EXERCISE PROMPT: List every line in the entries below that contains the word "engine", copying each such line in full.

[Opening MATERIAL FOR THIS TASK section]

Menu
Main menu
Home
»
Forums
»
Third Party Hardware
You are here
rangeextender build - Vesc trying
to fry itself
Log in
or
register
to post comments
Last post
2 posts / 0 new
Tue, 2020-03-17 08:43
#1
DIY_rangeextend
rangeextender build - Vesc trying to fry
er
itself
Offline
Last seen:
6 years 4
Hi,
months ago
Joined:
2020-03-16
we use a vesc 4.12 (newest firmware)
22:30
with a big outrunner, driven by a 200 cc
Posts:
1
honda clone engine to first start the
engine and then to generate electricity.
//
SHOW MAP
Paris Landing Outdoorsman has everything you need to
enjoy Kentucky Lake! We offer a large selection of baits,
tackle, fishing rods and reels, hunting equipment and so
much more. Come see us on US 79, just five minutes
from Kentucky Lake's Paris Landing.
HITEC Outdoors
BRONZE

[Closing MATERIAL FOR THIS TASK section]
[Opening MATERIAL FOR THIS TASK section]

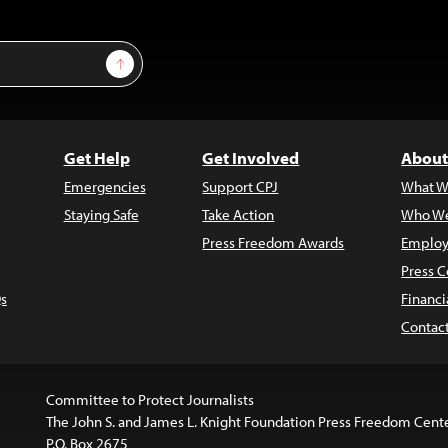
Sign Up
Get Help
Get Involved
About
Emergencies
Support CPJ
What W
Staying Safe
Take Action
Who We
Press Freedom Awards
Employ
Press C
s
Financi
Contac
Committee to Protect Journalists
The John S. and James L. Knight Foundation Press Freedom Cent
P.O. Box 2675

[Closing MATERIAL FOR THIS TASK section]

RESPONSE BELOW:
honda clone engine to first start the
engine and then to generate electricity.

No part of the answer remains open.